A GPS can tell you where you are

"...your GPS can tell you where you are, where you want to be, where you don't want to be, and where you've been."

GPS navigation has revolutionized the art of getting from point A to point B. Whether you travel by car, by boat, or on foot, a good GPS is a BIG help. That said, even if you use a GPS, you should still have back-up navigation skills. GPSs aren't always reliable. Yours could fail you just when you need it most, so be able to navigate without it.

Plus, there's a learning curve involved when it comes to using a GPS. You'll need to put in some time, but if you're fairly computer savvy, that learning curve isn't so steep.

GPS Basics

A GPS is nothing more than a radio receiver and a computer combined. Actually, the proper name for the instrument you use to navigate with is a "Global Positioning System receiver."

The receiver picks up radio signals from the Global Positioning System constellation of 24 satellites constantly orbiting the earth. The receiver then simultaneously uses signals from 3 or 4 of these satellites to triangulate your position on earth. Further, the GPS receiver can track the direction and speed of your movement. The GPS's computer part takes the raw data and lets you do all sorts of useful things with it. Among other things, your GPS can tell you where you are, where you want to be, where you don't want to be, and where you've been.
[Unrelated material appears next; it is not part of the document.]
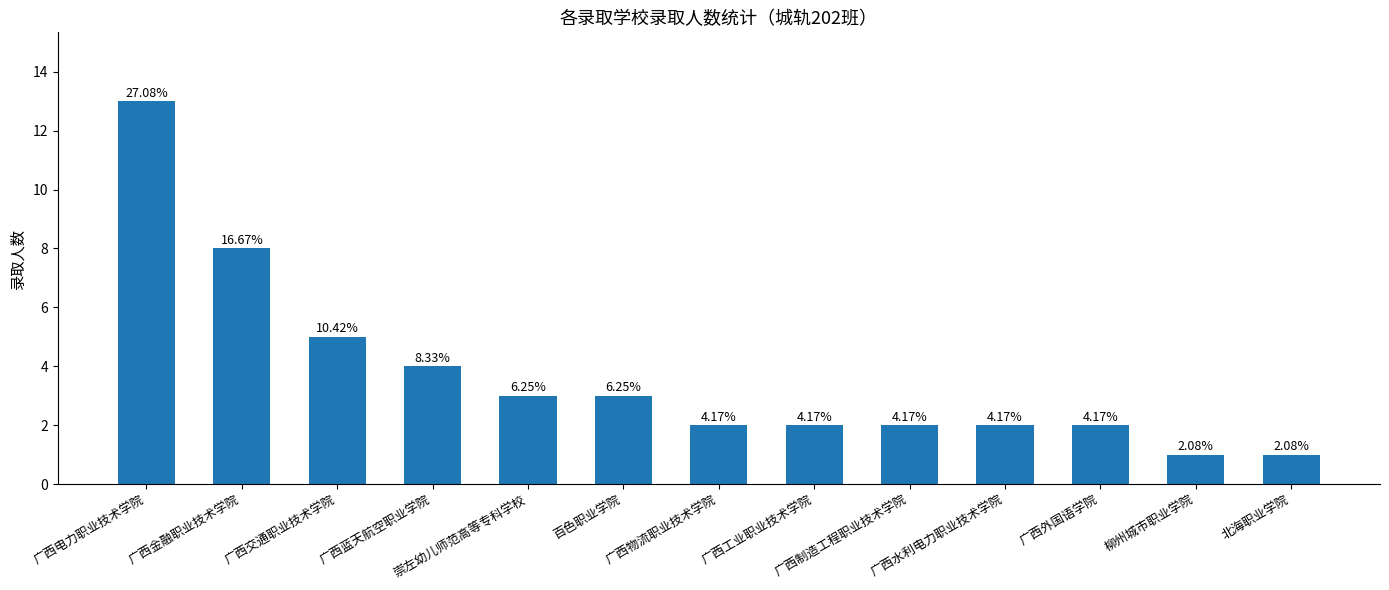

What is the change in value from 崇左幼儿师范高等专科学校 to 北海职业学院?

-2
To work, your receiver needs a clear view of the sky. It won't work in tunnels, in caves, in some canyons or valleys, deep inside buildings, or underwater.
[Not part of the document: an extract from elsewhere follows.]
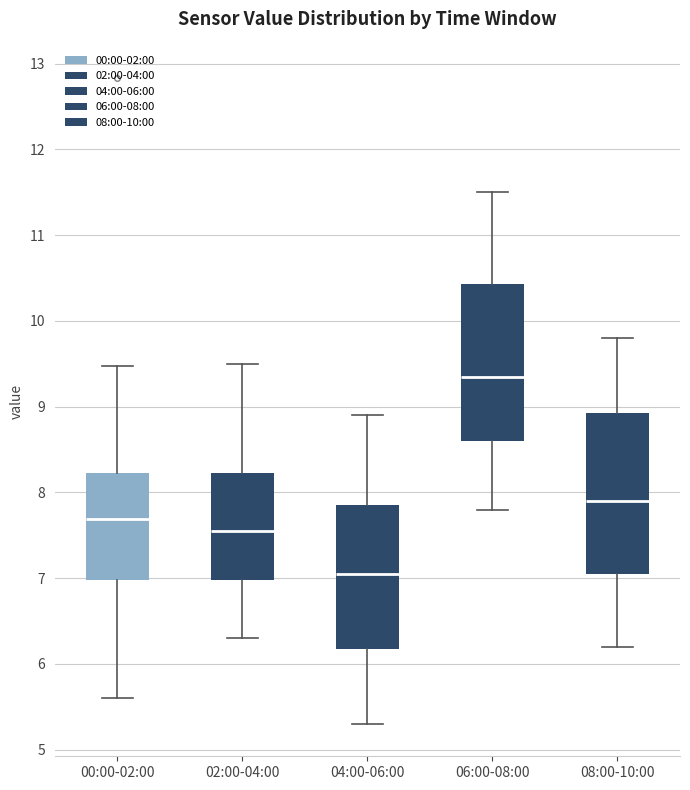

Which box has the lowest median line?

04:00-06:00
What's the best GPS for you?

People often ask me what type of GPS to buy. The answer depends on what you want to use a GPS for. Do you want to use GPS navigation in the car only, in a boat only, on foot only, or a combination of these? The best automotive GPS system won't likely be the best marine GPS or the best GPS for wilderness trekking. The information you want from an automotive GPS is different than what you want from a marine GPS system. And the requirements for a wilderness GPS are different still.

That said, a good handheld GPS on to which you can load maps will work in all three of these situations. But given an unlimited budget (hey, wouldn't that be nice?) I'd buy three GPSs--one for the car, one for the boat, and one trekking through the wilderness.

Let's now look specifically at some different types of GPS navigation systems:

Marine GPS

Car GPS System

Hand held GPS

Each type of GPS usage calls for different information. For example, the Marine GPS shows a nautical chart, a car GPS shows highways, and a hand-held often shows topo maps. Some hand-held GPSs, however, will often do double duty and show all of these.